Hello everyone, Firstly, congrats for the winners and thanks to Zindi for offering this competition. I think I want to give a brief description about my solution and I hope others could do so as well. In the private LB I got a very bad score (2.0) becuase I used a specific postprocessing function for my submission. Without using it my score is 1.34 which puts me 6th.
This postprocessing function was depending on the duplicated rows between the training and testing, in addition to merchants who have only one class in the training data. This function was a failure due to the inconsistency between the target values of the training and testing (one sample with the same user Id and merchant name can get different target values)
Aside from this function, my solution was heavily dependent on feature engineering. I used statistics based on aggregations from the data. This aggregations were derived based on User_ids and Merchants_Names.
Another important feature idea is utilizing the Merchant name properly. I thought firstly about just label encode it. But after some thinking, I thought about treating it as an nlp text. So, I added a lot of text features (num_of_words, length...etc). Also I used CountVectorizer to count the frequencies of each word then used an algorithm for topic modeling which clusters the texts based on their topics. These features gave a quite good boost.
Finally, I used a simple weighed average between random forest, catboost and knn. I didn't use xgboost or lgbm because they tend to give bad results when having a small number of samples.
My validation idea was using StratifedKFold with 2 folds (as that one of the classes has only 2 instances in the training data), but with using 5 different seeds. This gave me 10 folds which gave quite consistent results that follows the leaderboard very well. I used these folds to tune my models and test my new features.
My solution was quite good but my only fault is doing some postprocessing for the submission which I didn't expect to get such bad results.
Although I didn't get good rank, the amount of feature engineering and modeling ideas I got from this competition was a treasure. I hope I can made it to the top next time.
I really want to read others solutions as well, so please guys share your solutions. Thanks for reading!
Thanks Bro, had a similar approach as you 👍was a great competition
Well done on the detailed work. Like you, I have experienced a fail case where my approach works really well on public LB but fails on Private LB.
Overtime, I have learned it's important to figure a way to validate any implementation as closely as possible to the deployment scenario, beyond competitions, our decisions and evaluation have a huge impact on business outcomes, so we need to ensure we build robust solutions. I have learned to approach these contests in the same vein to not become used to trying ungeneralisable practices.

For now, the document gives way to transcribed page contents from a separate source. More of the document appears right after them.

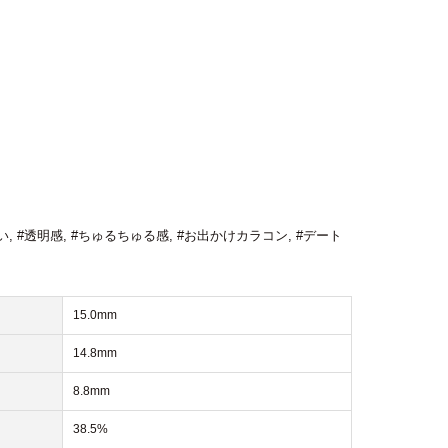
い
,
#透明感
,
#ちゅるちゅる感
,
#お出かけカラコン
,
#デート
15.0mm
14.8mm
8.8mm
38.5%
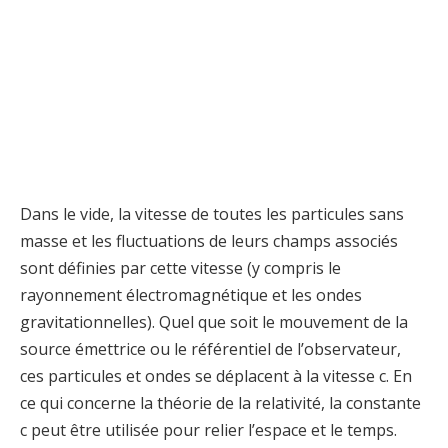
Dans le vide, la vitesse de toutes les particules sans
masse et les fluctuations de leurs champs associés
sont définies par cette vitesse (y compris le
rayonnement électromagnétique et les ondes
gravitationnelles). Quel que soit le mouvement de la
source émettrice ou le référentiel de l’observateur,
ces particules et ondes se déplacent à la vitesse c. En
ce qui concerne la théorie de la relativité, la constante
c peut être utilisée pour relier l’espace et le temps.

In retrospect, do you think there is anyway you could have setup your validation set differently to really see if your function works well across the different instances mentioned.
Nice! I think I should be more cautious about any ungeneralisable practices.
I don't think I can do that with my training set as that the problem was in the testing not the training. I tried two submissions with the same values but changed the label of one row which has the same user id, merchant name and purchase value as in the training set. I gave it the same class as in the training, but the result was worse.
I think the inconsistency of the target is a part of the competition itself, so you cannot be very sure about the value of any sample. Being very sure could lead to very bad results, so spreading the probabilities across the classes is better.
In any case you are unable to validate a technique, then it's probably riskier.
Organisers can be really strategic about public private test split because they understand it's possible to overly fit a tail end of a distribution. Their aim is a solution that minimizes error to any tail of the distribution. We need to find a way achieve this with the training set since its probably more comprehensive than test set possible distributions.
For the sake of a competition, since you have two subs, you can probably select one that might work even though you can't validate it should generalise on private as well and another sub that's validated for any ends of the distribution.
All the best in your future work.
Yeah I should have chosen the second submission to be different. I'll try to be more cautious about that in the future.
Thanks for your comments🙏
Thanks, @Mohamed-Eltayeb for the high-level description of your approach and insights on where you erred. I too used CountVectorizer features and StratifiedKFold but with n_folds=3 as well as other time series features such as day, month and day of the week. However, I found a huge disparity between train and validation performance. Was it the same case for you? How did you avoid overfitting CatBoost?
1- try to sort the data based on PURCHASE_DATE feature
2- try to drop all the time series features, I found them to decrease the performance in this dataset
3- assure that your cv is stratified by the target not another feature. I don't think you can make more than 2 folds as that there is a class which has only two instances.
4- in terms of CountVectorizer, don't add the result features instantly into your model, instead, use something like PCA to make the number of features small, then add them to your sets.